Política Educacional Estados e municípios têm prazo até 14 de julho de 2027 para aprovar suas respectivas propostas, de acordo com a legislação
FOTO: Divulgação/Consórcio ABC

O Observatório de Políticas Educacionais do Grande ABC realizou reunião geral para debater o novo PNE (Plano Nacional de Educação) 2026–2036, instituído pela Lei 15.388, sancionada nesta terça-feira (14). O encontro reuniu especialistas e integrantes da iniciativa, que é coordenada pelo Consórcio Intermunicipal Grande ABC em parceria com a UFABC (Universidade Federal do ABC), com financiamento da Fapesp (Fundação de Amparo à Pesquisa do Estado de São Paulo)
O debate foi conduzido pelos professores Sérgio Stoco, da Universidade Federal de São Paulo (Unifesp), e Salomão Ximenes, da USP (Universidade de São Paulo) e da UFABC. A discussão abordou aspectos centrais do novo Plano Nacional de Educação 2026–2036, especialmente no que se refere à governança, ao monitoramento e à avaliação das políticas educacionais.
Presidente do CEDES (Centro de Estudos Educação e Sociedade) e integrante do FNE (Fórum Nacional de Educação), Stocco destacou que o novo documento apresenta mecanismos de governança que dão maior ênfase ao monitoramento e à avaliação articulada dos planos. Além disso, observou a presença de uma possível revisão conceitual em relação às metas e estratégias do plano e destacou que a previsão de Planos de Ação Educacional, de caráter bianual em cada ente, aponta a possibilidade de articular as metas ao acesso a determinados recursos públicos.

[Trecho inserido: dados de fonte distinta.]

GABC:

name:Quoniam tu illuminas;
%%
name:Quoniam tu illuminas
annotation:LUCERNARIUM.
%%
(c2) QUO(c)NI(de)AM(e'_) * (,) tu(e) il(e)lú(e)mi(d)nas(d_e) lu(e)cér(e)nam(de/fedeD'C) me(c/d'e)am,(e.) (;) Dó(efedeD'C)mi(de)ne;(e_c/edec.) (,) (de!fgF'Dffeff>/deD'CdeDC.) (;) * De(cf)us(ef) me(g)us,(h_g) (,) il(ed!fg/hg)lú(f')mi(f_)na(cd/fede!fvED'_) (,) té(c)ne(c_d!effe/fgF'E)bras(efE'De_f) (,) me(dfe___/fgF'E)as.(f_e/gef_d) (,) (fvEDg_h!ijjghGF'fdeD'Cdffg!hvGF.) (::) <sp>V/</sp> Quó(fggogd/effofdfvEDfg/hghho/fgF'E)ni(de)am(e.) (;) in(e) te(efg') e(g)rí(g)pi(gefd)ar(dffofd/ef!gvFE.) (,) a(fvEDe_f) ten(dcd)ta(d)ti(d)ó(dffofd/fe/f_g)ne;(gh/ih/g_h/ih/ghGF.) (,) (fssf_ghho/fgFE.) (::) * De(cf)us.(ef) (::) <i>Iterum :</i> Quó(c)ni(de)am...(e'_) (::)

De acordo com a legislação, estados e municípios têm prazo até 14 de julho de 2027, totalizando 15 meses, para aprovar seus respectivos planos de educação. Nesse período, os parâmetros do novo PNE passam a orientar as ações do Observatório, com foco na promoção de processos participativos envolvendo comunidades escolares e sociedade civil na construção dos planos decenais locais e do Plano Regional de Educação do Grande ABC.
Em sua fala, Salomão Ximenes destacou que o Observatório deverá atuar como instância de apoio técnico e de mobilização de conhecimentos, contribuindo com subsídios para os entes municipais e fóruns de educação. A elaboração dos planos, no entanto, permanece como atribuição das gestões locais, devendo ocorrer de forma articulada e com ampla participação social, conforme previsto na lei.
Durante a reunião, também foram apresentadas atualizações sobre as ações de formação desenvolvidas pelo projeto, com destaque para a capacitação de bolsistas do programa Ensino Público. Esses profissionais serão responsáveis pela aplicação da metodologia de autoavaliação participativa nas escolas, conhecida como “Indiques”, que visa levantar diagnósticos a serem incorporados aos próximos planos de educação.